Sweet Rewards

Baking and creating cookie bouquets has blossomed into a fun business for this franchisee.

By Devlin Smith

Opinions expressed by Entrepreneur contributors are their own.

Phyllis Pittman's days used to be a lot longer and quite a bit more hectic. When she first became a Cookie Bouquet franchisee in rural Denton, Texas, nearly 13 years ago, Pittman spent 12 or more hours a day in her store six days a week. "I was pretty much doing a lot of stuff myself, because I only had two employees at the time," says Pittman, 45. "I was doing marketing, handing out catalogs and samples and just trying to get the process down to an art."

Today with a staff of six, including part-time employees and a full-time assistant manager/head decorator, Pittman seems to have mastered that process. This morning, she opens up the shop at about 8, and turns on the ovens, getting ready to bake the cookies that'll be put into arrangements. Because her fiscal quarter and month ended last night, she runs reports.

The first employee comes in around 8:30 and gets right to work decorating cookies and making arrangements. Pittman is answering phones to take orders and help customers who come into the shop, either placing orders or picking up cookies to go.

Cookie Bouquet specializes in creating arrangements made from specially shaped and decorated white sugar or cinnamon brown sugar cookies, ranging in price from $6.25 for a cookie on a stick to $74 for a 12-cookie bouquet. With each arrangement, Pittman sends out a catalog featuring the different designs available. "If any one of our over 130 arrangements shown in the catalog doesn't fit [a customer's] need, we can create a custom basket for them," Pittman says. Undecorated gourmet cookies are also sold in flavors like chocolate chip and peanut butter.

A second employee comes in at 11 and moves between working the phone, manning the front counter and decorating cookies. At 11:30, Pittman handles an urgent call. "A customer thought he had placed an order here, but he placed it in San Antonio and had to have it out by 1," she says. "I threw something together as fast as I could off the same-day service tray and ran it across town."

Though the franchise uses a delivery service and sometimes ships arrangements via UPS, there are times when Pittman has to run deliveries herself. "I have a huge rural territory, probably a 50-mile radius, and my delivery service won't go out into the rural areas," she says. Pittman makes the most of these runs, dropping off catalogs and cookies at various businesses along the way to attract customers. She also makes many hospital deliveries herself. "I love walking into the hospital. When we give [the arrangement] to [patients], there's just an immediate smile," Pittman says. "This is a happy product; it's a fun thing to do."

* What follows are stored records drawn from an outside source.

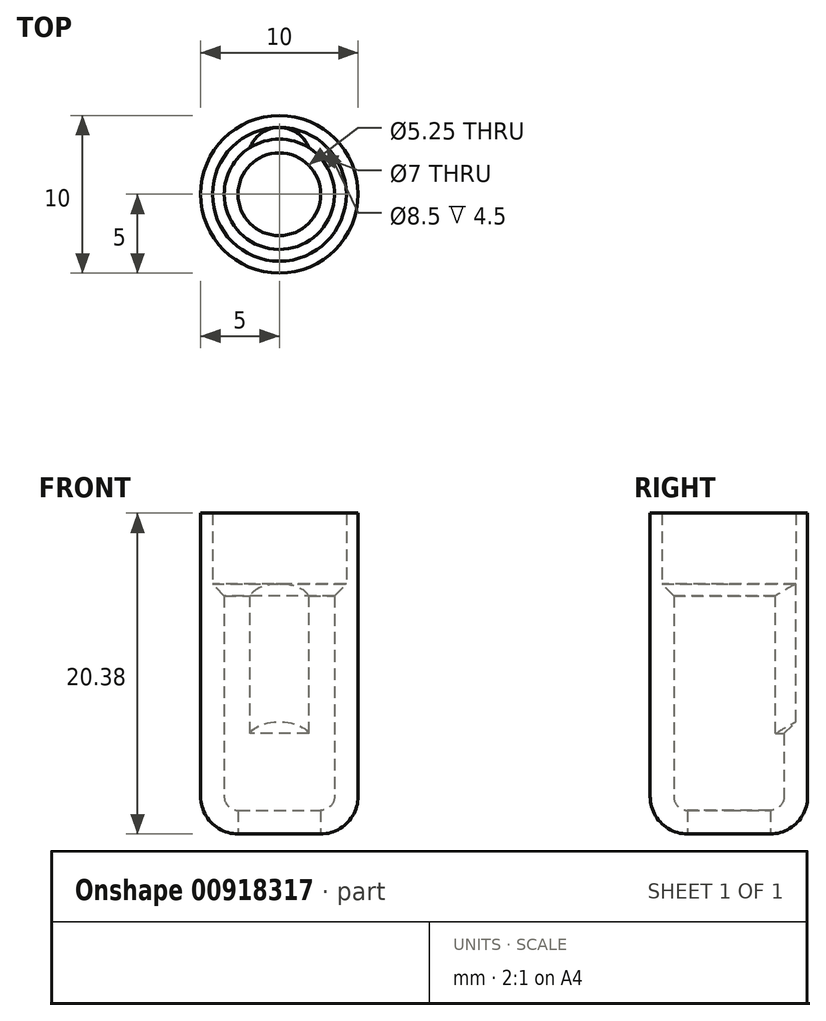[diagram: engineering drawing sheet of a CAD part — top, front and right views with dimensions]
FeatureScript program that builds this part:
annotation { "Feature Type Name" : "Feature", "Feature Type Description" : "" }
export const myFeature = defineFeature(function(context is Context, id is Id, definition is map)
    precondition{}
    {
        {
            var Q0;
            Q0=qCreatedBy(makeId("Front.planeOp"),FACE);
            var sketch = newSketch(context, id + "F0", { "sketchPlane" : qUnion([Q0])});
            skLineSegment(sketch, "E0", {"start": v(0, 0) * mm, "end": v(0, 20.37) * mm, "construction": true});
            skLineSegment(sketch, "E1", {"start": v(-5, 20.38) * mm, "end": v(-5, 2.38) * mm});
            skArc(sketch, "E2", {"start": v(-5, 2.38) * mm, "mid": v(-4.3, 0.7) * mm, "end": v(-2.62, 0) * mm});
            skLineSegment(sketch, "E3", {"start": v(-5, 20.37) * mm, "end": v(0, 20.37) * mm, "construction": true});
            skLineSegment(sketch, "E4", {"start": v(-2.62, 0) * mm, "end": v(0, 0) * mm, "construction": true});
            skLineSegment(sketch, "E5", {"start": v(-5, 20.37) * mm, "end": v(-4.25, 20.37) * mm});
            skLineSegment(sketch, "E6", {"start": v(-4.25, 20.37) * mm, "end": v(-4.25, 15.87) * mm});
            skLineSegment(sketch, "E7", {"start": v(-4.25, 15.87) * mm, "end": v(-3.5, 15.87) * mm, "construction": true});
            skLineSegment(sketch, "E8", {"start": v(-3.5, 15.12) * mm, "end": v(-3.5, 2.37) * mm});
            skArc(sketch, "E9", {"start": v(-3.5, 2.37) * mm, "mid": v(-3.24, 1.76) * mm, "end": v(-2.62, 1.5) * mm});
            skLineSegment(sketch, "E10", {"start": v(-2.62, 1.5) * mm, "end": v(-2.62, 0) * mm});
            skLineSegment(sketch, "E11", {"start": v(-4.25, 15.87) * mm, "end": v(-3.5, 15.12) * mm});
            skSolve(sketch);
        }
        {
            var Q0;
            Q0 = qSketchRegion(id + "F0", true);
            var Q1;
            Q1=sQuery(id+"F0.wireOp",EDGE,"E0");
            revolve(context, id + "F1", {"surfaceOperationType" : NewSurfaceOperationType.NEW, "entities" : qUnion([Q0]), "axis" : qUnion([Q1]), "revolveType" : RevolveType.FULL});
        }
        {
            var Q0;
            Q0=makeQuery(id+"F1.opRevolve","SWEPT_FACE",FACE,{"disambiguationData":[OSD([sQuery(id+"F0.wireOp",EDGE,"E5")])]});
            var sketch = newSketch(context, id + "F2", { "sketchPlane" : qUnion([Q0])});
            skCircle(sketch, "E12", {"center": v(0, 2.25) * mm, "radius": 2 * mm});
            skSolve(sketch);
        }
        {
            var Q0;
            Q0 = qSketchRegion(id + "F2", true);
            extrude(context, id + "F3", {"entities" : qUnion([Q0]), "operationType" : NewBodyOperationType.REMOVE, "oppositeDirection" : true, "depth" : 13 * mm, "offsetDistance" : 25 * mm});
        }
        {
            var Q0;
            Q0=makeQuery(id+"F3.boolean.opBoolean","INTERSECT",EDGE,{"derivedFrom":[makeQuery(id+"F1.opRevolve","SWEPT_FACE",FACE,{"disambiguationData":[OSD([sQuery(id+"F0.wireOp",EDGE,"E8")])]}),makeQuery(id+"F3.opExtrude","CAP_FACE",FACE,{"disambiguationData":[OSD([sQuery(id+"F2.wireOp",EDGE,"E12")])],"isStart":false})]});
            chamfer(context, id + "F4", {"entities" : qUnion([Q0]), "chamferType" : ChamferType.OFFSET_ANGLE, "width" : 1 * mm, "oppositeDirection" : false, "angle" : 45 * degree, "tangentPropagation" : true});
        }
    });
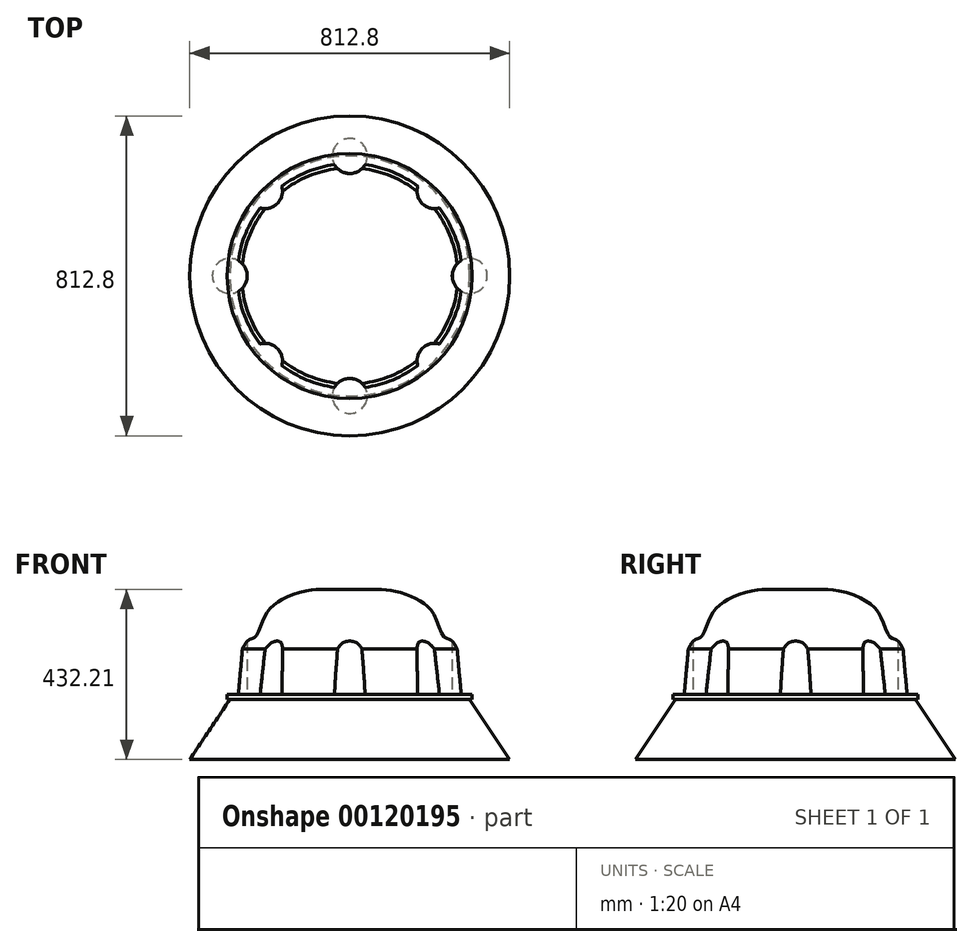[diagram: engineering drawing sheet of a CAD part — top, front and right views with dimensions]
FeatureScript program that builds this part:
annotation { "Feature Type Name" : "Feature", "Feature Type Description" : "" }
export const myFeature = defineFeature(function(context is Context, id is Id, definition is map)
    precondition{}
    {
        {
            var Q0;
            Q0=qCreatedBy(makeId("Front.planeOp"),FACE);
            var sketch = newSketch(context, id + "F0", { "sketchPlane" : qUnion([Q0])});
            skLineSegment(sketch, "E0", {"start": v(0, 0) * mm, "end": v(406.4, 0) * mm});
            skLineSegment(sketch, "E1", {"start": v(0, 0) * mm, "end": v(0, 152.4) * mm});
            skLineSegment(sketch, "E2", {"start": v(0, 152.4) * mm, "end": v(304.8, 152.4) * mm});
            skLineSegment(sketch, "E3", {"start": v(406.4, 0) * mm, "end": v(304.8, 152.4) * mm});
            skLineSegment(sketch, "E4", {"start": v(304.8, 152.4) * mm, "end": v(311.15, 152.4) * mm});
            skLineSegment(sketch, "E5", {"start": v(311.15, 152.4) * mm, "end": v(311.15, 165.1) * mm});
            skLineSegment(sketch, "E6", {"start": v(311.15, 165.1) * mm, "end": v(285.75, 165.1) * mm});
            skLineSegment(sketch, "E7", {"start": v(0, 152.4) * mm, "end": v(0, 304.8) * mm});
            skLineSegment(sketch, "E8", {"start": v(0, 304.8) * mm, "end": v(254, 304.8) * mm});
            skLineSegment(sketch, "E9", {"start": v(285.75, 165.1) * mm, "end": v(274.56, 280.7) * mm});
            skFitSpline(sketch, "E10", {"points": [v(274.56, 280.7) * mm, v(265.43, 295.32) * mm, v(254, 304.8) * mm, v(239.86, 311.76) * mm, v(214.22, 366.9) * mm, v(187.69, 396.64) * mm, v(151.06, 416.34) * mm, v(108.02, 429.2) * mm, v(69.08, 432.02) * mm, v(0, 432.16) * mm], "startDerivative": vector(-109.58, 198.16) * mm, "endDerivative": vector(-482.25, -1.12) * mm});
            skLineSegment(sketch, "E11", {"start": v(0, 304.8) * mm, "end": v(0, 432.16) * mm});
            skSolve(sketch);
        }
        {
            var Q0;
            Q0 = qSketchRegion(id + "F0", true);
            var Q1;
            Q1=sQuery(id+"F0.wireOp",EDGE,"E7");
            revolve(context, id + "F1", {"entities" : qUnion([Q0]), "axis" : qUnion([Q1]), "revolveType" : RevolveType.FULL});
        }
        {
            var Q0;
            Q0=makeQuery(id+"F1.opRevolve","SWEPT_FACE",FACE,{"disambiguationData":[OSD([sQuery(id+"F0.wireOp",EDGE,"E6")])]});
            var sketch = newSketch(context, id + "F2", { "sketchPlane" : qUnion([Q0])});
            skCircle(sketch, "E12", {"center": v(0, 304.8) * mm, "radius": 44.45 * mm});
            skCircle(sketch, "E13.1.0", {"center": v(-215.53, 215.53) * mm, "radius": 44.45 * mm});
            skCircle(sketch, "E13.2.0", {"center": v(-304.8, 0) * mm, "radius": 44.45 * mm});
            skCircle(sketch, "E13.3.0", {"center": v(-215.53, -215.53) * mm, "radius": 44.45 * mm});
            skCircle(sketch, "E13.4.0", {"center": v(0, -304.8) * mm, "radius": 44.45 * mm});
            skCircle(sketch, "E13.5.0", {"center": v(215.53, -215.53) * mm, "radius": 44.45 * mm});
            skCircle(sketch, "E13.6.0", {"center": v(304.8, 0) * mm, "radius": 44.45 * mm});
            skCircle(sketch, "E13.7.0", {"center": v(215.53, 215.53) * mm, "radius": 44.45 * mm});
            skPoint(sketch, "E13.center", {"position": v(0, 0) * mm});
            skSolve(sketch);
        }
        {
            var Q0;
            Q0 = qSketchRegion(id + "F2", true);
            extrude(context, id + "F3", {"entities" : qUnion([Q0]), "operationType" : NewBodyOperationType.REMOVE, "depth" : 152.4 * mm});
        }
    });
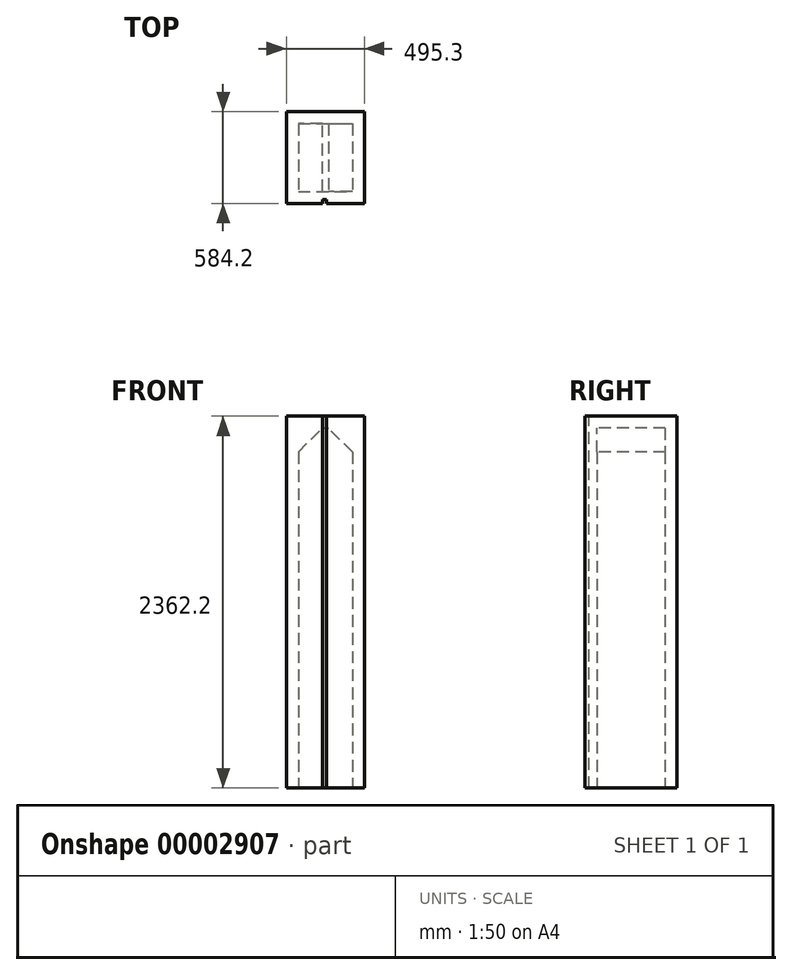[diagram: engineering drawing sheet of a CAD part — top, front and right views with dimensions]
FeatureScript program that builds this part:
annotation { "Feature Type Name" : "Feature", "Feature Type Description" : "" }
export const myFeature = defineFeature(function(context is Context, id is Id, definition is map)
    precondition{}
    {
        {
            var Q0;
            Q0=qCreatedBy(makeId("Top.planeOp"),FACE);
            var sketch = newSketch(context, id + "F0", { "sketchPlane" : qUnion([Q0])});
            skLineSegment(sketch, "E0.bottom", {"start": v(-242.5, 368.13) * mm, "end": v(252.8, 368.13) * mm});
            skLineSegment(sketch, "E0.top", {"start": v(-242.5, -216.07) * mm, "end": v(252.8, -216.07) * mm});
            skLineSegment(sketch, "E0.left", {"start": v(-242.5, 368.13) * mm, "end": v(-242.5, -216.07) * mm});
            skLineSegment(sketch, "E0.right", {"start": v(252.8, 368.13) * mm, "end": v(252.8, -216.07) * mm});
            skSolve(sketch);
        }
        {
            var Q0;
            Q0 = qSketchRegion(id + "F0", true);
            extrude(context, id + "F1", {"entities" : qUnion([Q0]), "depth" : 2362.2 * mm});
        }
        {
            var Q0;
            Q0=makeQuery(id+"F1.opExtrude","SWEPT_FACE",FACE,{"disambiguationData":[OSD([sQuery(id+"F0.wireOp",EDGE,"E0.top")])]});
            var sketch = newSketch(context, id + "F2", { "sketchPlane" : qUnion([Q0])});
            skLineSegment(sketch, "E1.bottom", {"start": v(-12.7, 0) * mm, "end": v(12.7, 0) * mm});
            skLineSegment(sketch, "E1.top", {"start": v(-12.7, 2362.2) * mm, "end": v(12.7, 2362.2) * mm});
            skLineSegment(sketch, "E1.left", {"start": v(-12.7, 0) * mm, "end": v(-12.7, 2362.2) * mm});
            skLineSegment(sketch, "E1.right", {"start": v(12.7, 0) * mm, "end": v(12.7, 2362.2) * mm});
            skSolve(sketch);
        }
        {
            var Q0;
            Q0 = qSketchRegion(id + "F2", true);
            extrude(context, id + "F3", {"entities" : qUnion([Q0]), "operationType" : NewBodyOperationType.REMOVE, "oppositeDirection" : true, "depth" : 25.4 * mm});
        }
        {
            var Q0;
            Q0=makeQuery(id+"F1.opExtrude","CAP_FACE",FACE,{"disambiguationData":[OSD([sQuery(id+"F0.wireOp",EDGE,"E0.bottom"),sQuery(id+"F0.wireOp",EDGE,"E0.top"),sQuery(id+"F0.wireOp",EDGE,"E0.left"),sQuery(id+"F0.wireOp",EDGE,"E0.right")])],"isStart":true});
            shell(context, id + "F4", {"entities" : qUnion([Q0]), "thickness" : 76.2 * mm});
        }
        {
            var Q0;
            Q0=makeQuery(id+"F1.opExtrude","CAP_FACE",FACE,{"disambiguationData":[OSD([sQuery(id+"F0.wireOp",EDGE,"E0.bottom"),sQuery(id+"F0.wireOp",EDGE,"E0.top"),sQuery(id+"F0.wireOp",EDGE,"E0.left"),sQuery(id+"F0.wireOp",EDGE,"E0.right")])],"isStart":true});
            var sketch = newSketch(context, id + "F5", { "sketchPlane" : qUnion([Q0])});
            skLineSegment(sketch, "E2.bottom", {"start": v(-88.9, 114.47) * mm, "end": v(88.9, 114.47) * mm});
            skLineSegment(sketch, "E2.top", {"start": v(-88.9, 139.87) * mm, "end": v(88.9, 139.87) * mm});
            skLineSegment(sketch, "E2.left", {"start": v(-88.9, 114.47) * mm, "end": v(-88.9, 139.87) * mm});
            skLineSegment(sketch, "E2.right", {"start": v(88.9, 114.47) * mm, "end": v(88.9, 139.87) * mm});
            skSolve(sketch);
        }
        {
            var Q0;
            Q0 = qSketchRegion(id + "F5", true);
            var Q1;
            Q1=makeQuery(id+"F4.opShell","OFFSET_FACE",FACE,{"disambiguationData":[OSD([sQuery(id+"F0.wireOp",EDGE,"E0.bottom"),sQuery(id+"F0.wireOp",EDGE,"E0.top"),sQuery(id+"F0.wireOp",EDGE,"E0.left"),sQuery(id+"F0.wireOp",EDGE,"E0.right")])]});
            extrude(context, id + "F6", {"entities" : qUnion([Q0]), "operationType" : NewBodyOperationType.REMOVE, "endBound" : BoundingType.UP_TO_SURFACE, "oppositeDirection" : true, "endBoundEntityFace" : qUnion([Q1]), "depth" : 25.4 * mm});
        }
        {
            var Q0;
            {var subQ0=sQuery(id+"F0.wireOp",EDGE,"E0.left");Q0=makeQuery(id+"F4.opShell","OFFSET_EDGE",EDGE,{"disambiguationData":[OSD([subQ0]),TDD([makeQuery(id+"F1.opExtrude","CAP_EDGE",EDGE,{"disambiguationData":[OSD([subQ0])],"isStart":false})])]});}
            var Q1;
            {var subQ0=sQuery(id+"F0.wireOp",EDGE,"E0.right");Q1=makeQuery(id+"F4.opShell","OFFSET_EDGE",EDGE,{"disambiguationData":[OSD([subQ0]),TDD([makeQuery(id+"F1.opExtrude","CAP_EDGE",EDGE,{"disambiguationData":[OSD([subQ0])],"isStart":false})])]});}
            chamfer(context, id + "F7", {"entities" : qUnion([Q0, Q1]), "width" : 152.4 * mm, "tangentPropagation" : true});
        }
    });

Pittman, a former office manager, learned about Cookie Bouquet when her father received one of the company's arrangements. She wanted to work for herself and felt this was the right opportunity for herself and a great service for her neighborhood. "It was something new and different and very creative," she says. "We felt if we didn't do it, it was only a matter of time before someone would [offer it] in the Denton area."

In addition to baking and decorating cookies for orders, Pittman's store also maintains a stock of decorated and gourmet cookies either for rush orders or walk-in customers. "We try to keep 12 to 15 things ready to go at all times, but that gets depleted as the day goes on," Pittman says.

Larger orders, often from businesses and organizations needing dozens of cookie arrangements, are usually placed in months in advance. Pittman is on the board of directors with the chamber of commerce, a position that yields many such orders. "That really puts me in the door with a lot of things going on, like quarterly breakfast centerpieces or Christmas parties," she says.

Cookie Bouquet is a seasonal business, and the summer is one of Pittman's slower times. "We use downtime to clean, to be sure there's plenty of sticks in the baskets, tissue paper cut, ribbon ready to go, because when business hits, it hits," Pittman says. "We will be very quiet for the month of July and once school starts back up, we're going to be going gangbusters all the way through November. Then November's totally dead and then here we go for December. It's very up and down--there are hills and valleys."

In the slower, non-holiday times, Cookie Bouquet is generally making birthday, congratulation and get well arrangements. "And we always have clients who [need an arrangement] to say they're sorry," Pittman says.

During the school year, Pittman is available for customers until 3, when she leaves to pick up her daughter. Today, though, she's staying until 6 and will make a few stops on the way home. "I live about 15 miles north of the shop, and if there are any deliveries going in my direction at the end of my day, I take those with me," she says. "My flexible hours allow us to take orders for same-day delivery, even after the delivery service has picked up."

Thirteen years into the business, Pittman's responsibilities have changed quite a bit. Though she's happy she no longer has to work 12-hour days, Pittman can't imagine having anything less than a hands-on role in her business. "This isn't the kind of business you're going to be able to turn over and let somebody else run for you," she says. "People walk in the door and expect to see and talk to me. People want to feel they're getting that personalized service from the owner of the company."